Work item » Restate each record below word for word, skipping images.

*** Opening of Records ***

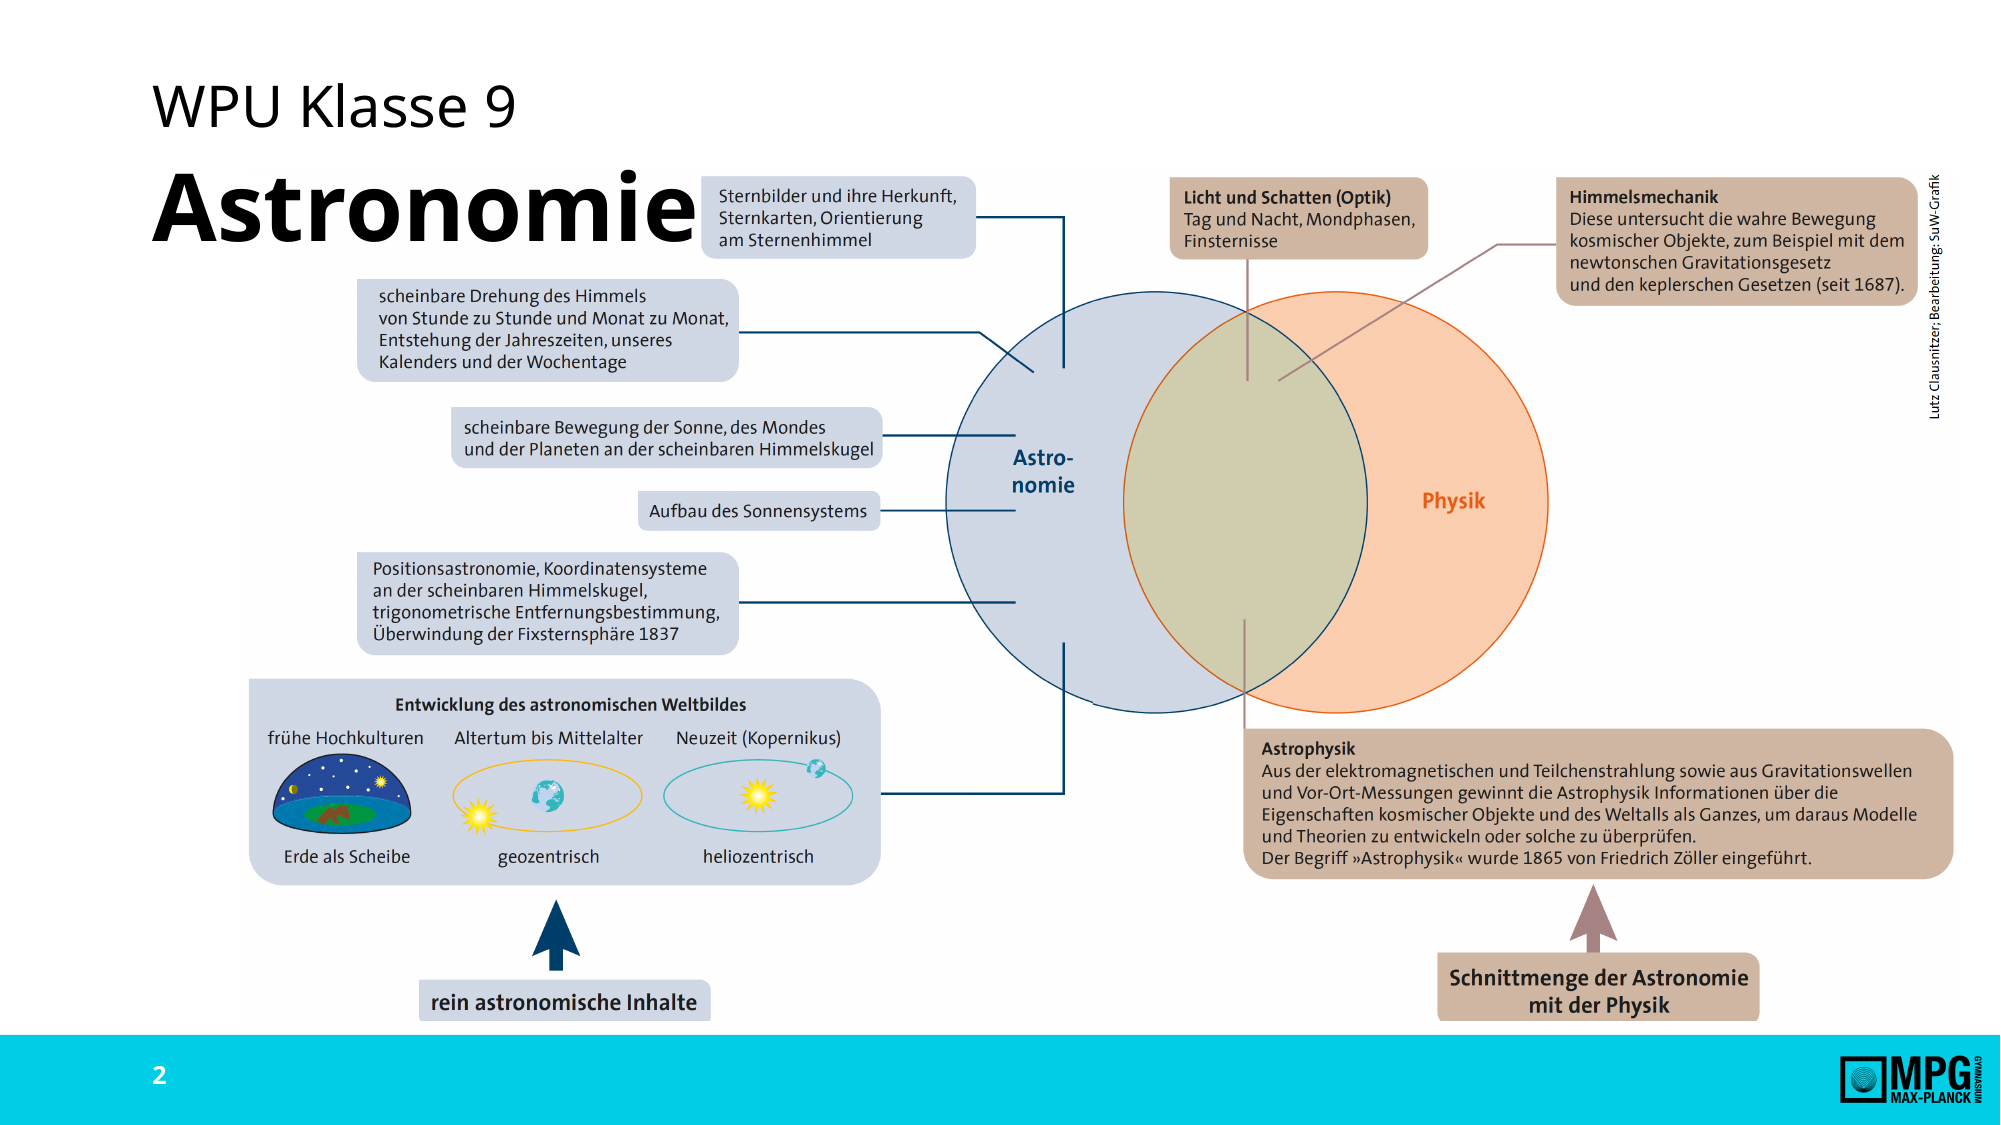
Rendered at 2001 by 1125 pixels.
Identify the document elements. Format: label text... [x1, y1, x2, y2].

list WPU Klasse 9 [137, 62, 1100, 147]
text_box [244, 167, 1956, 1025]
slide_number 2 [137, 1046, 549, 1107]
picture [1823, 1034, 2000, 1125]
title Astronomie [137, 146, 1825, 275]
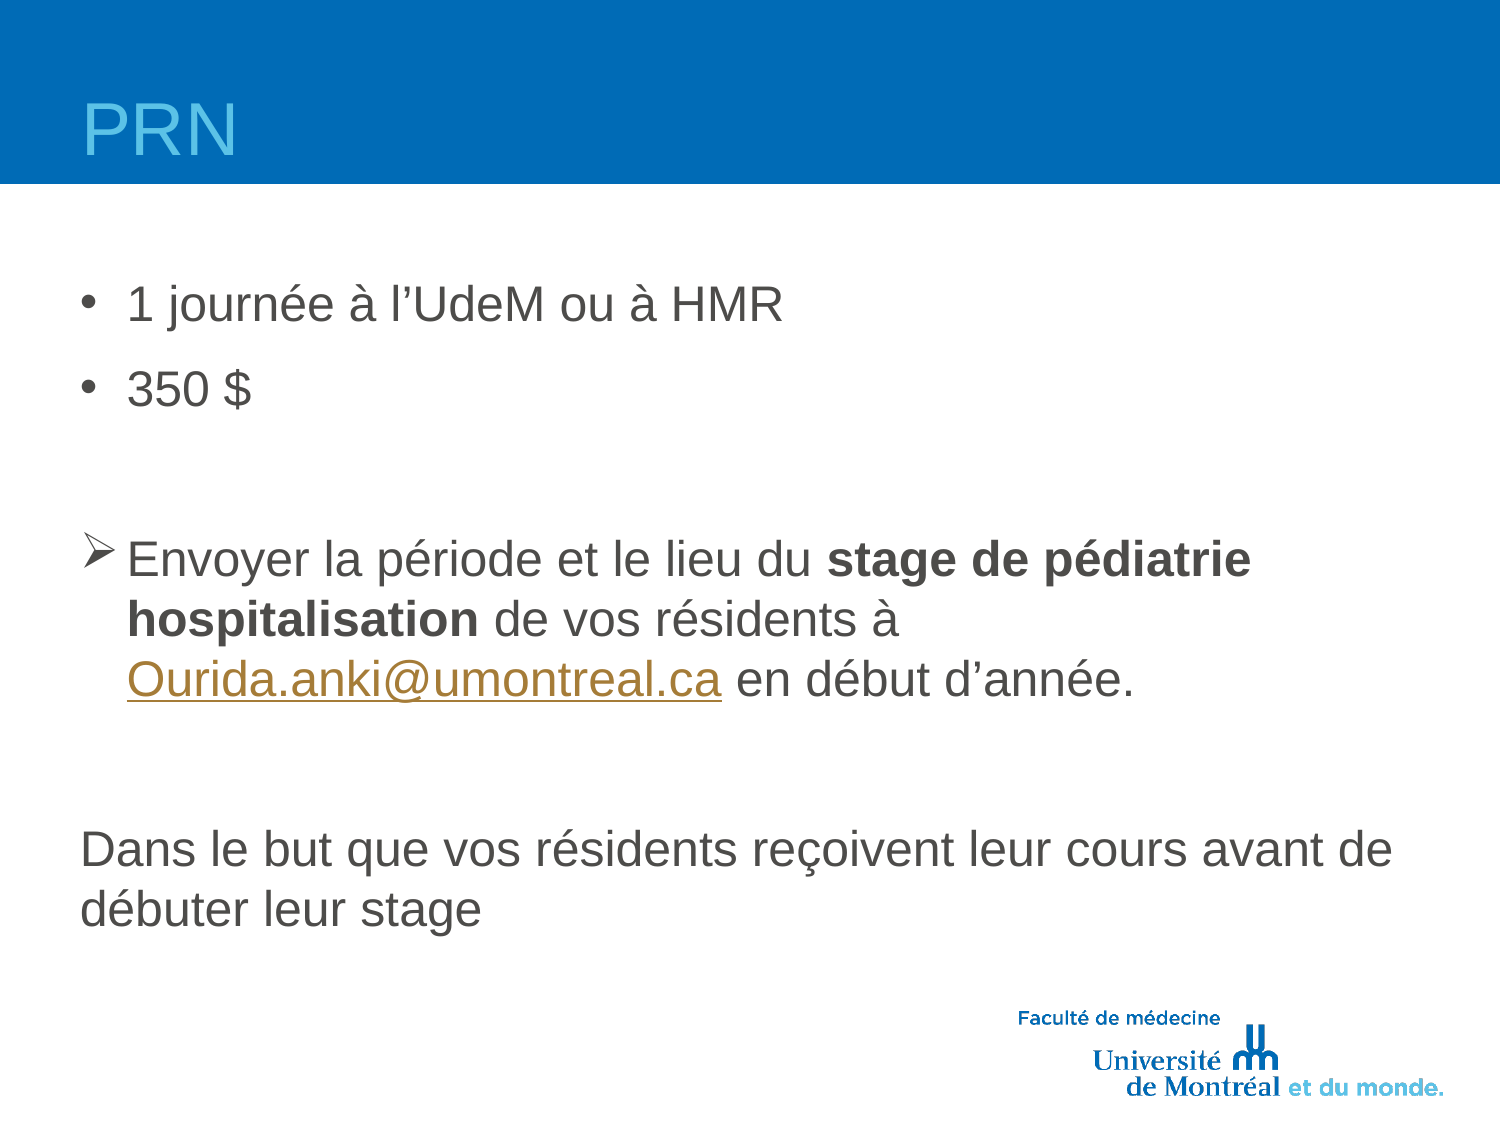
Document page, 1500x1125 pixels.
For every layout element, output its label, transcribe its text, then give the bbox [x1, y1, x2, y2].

*** Close of Records ***

Response »
Rendered at 2001 by 1125 pixels.
Identify the document elements. Format: label text... [x1, y1, x2, y2].

list WPU Klasse 9 [137, 62, 1100, 147]
text_box [244, 167, 1956, 1025]
slide_number 2 [137, 1046, 549, 1107]
picture [1823, 1034, 2000, 1125]
title Astronomie [137, 146, 1825, 275]
Document page, 1500x1125 pixels.
For every layout element, output its label, transcribe its text, then give the bbox [x1, y1, x2, y2].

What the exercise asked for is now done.